*** Opening RECORDS SHOWN ***

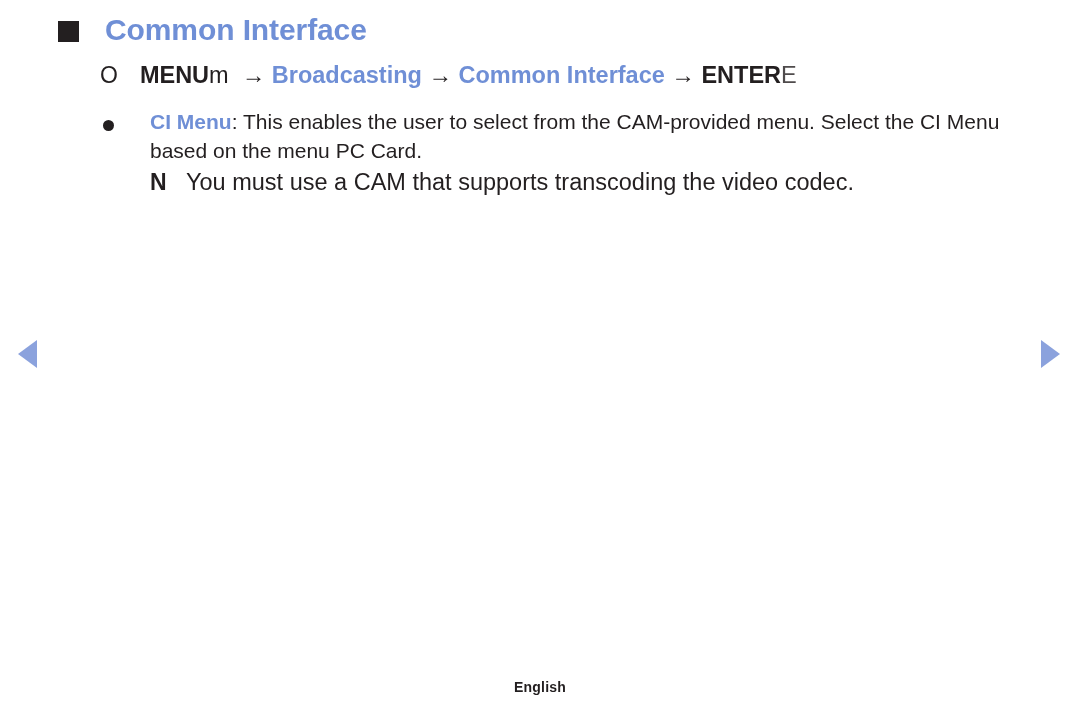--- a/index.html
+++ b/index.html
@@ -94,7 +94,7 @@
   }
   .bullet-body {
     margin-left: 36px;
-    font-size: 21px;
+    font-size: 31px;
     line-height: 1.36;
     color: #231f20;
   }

*** Closing RECORDS SHOWN ***

* _PROBLEM REQUIREMENTS_: Please retype the data exactly as it appears, but without any of its pictures.

* _SOLUTION TO THIS TASK_:
--- a/index.html
+++ b/index.html
@@ -94,7 +94,7 @@
   }
   .bullet-body {
     margin-left: 36px;
-    font-size: 21px;
+    font-size: 31px;
     line-height: 1.36;
     color: #231f20;
   }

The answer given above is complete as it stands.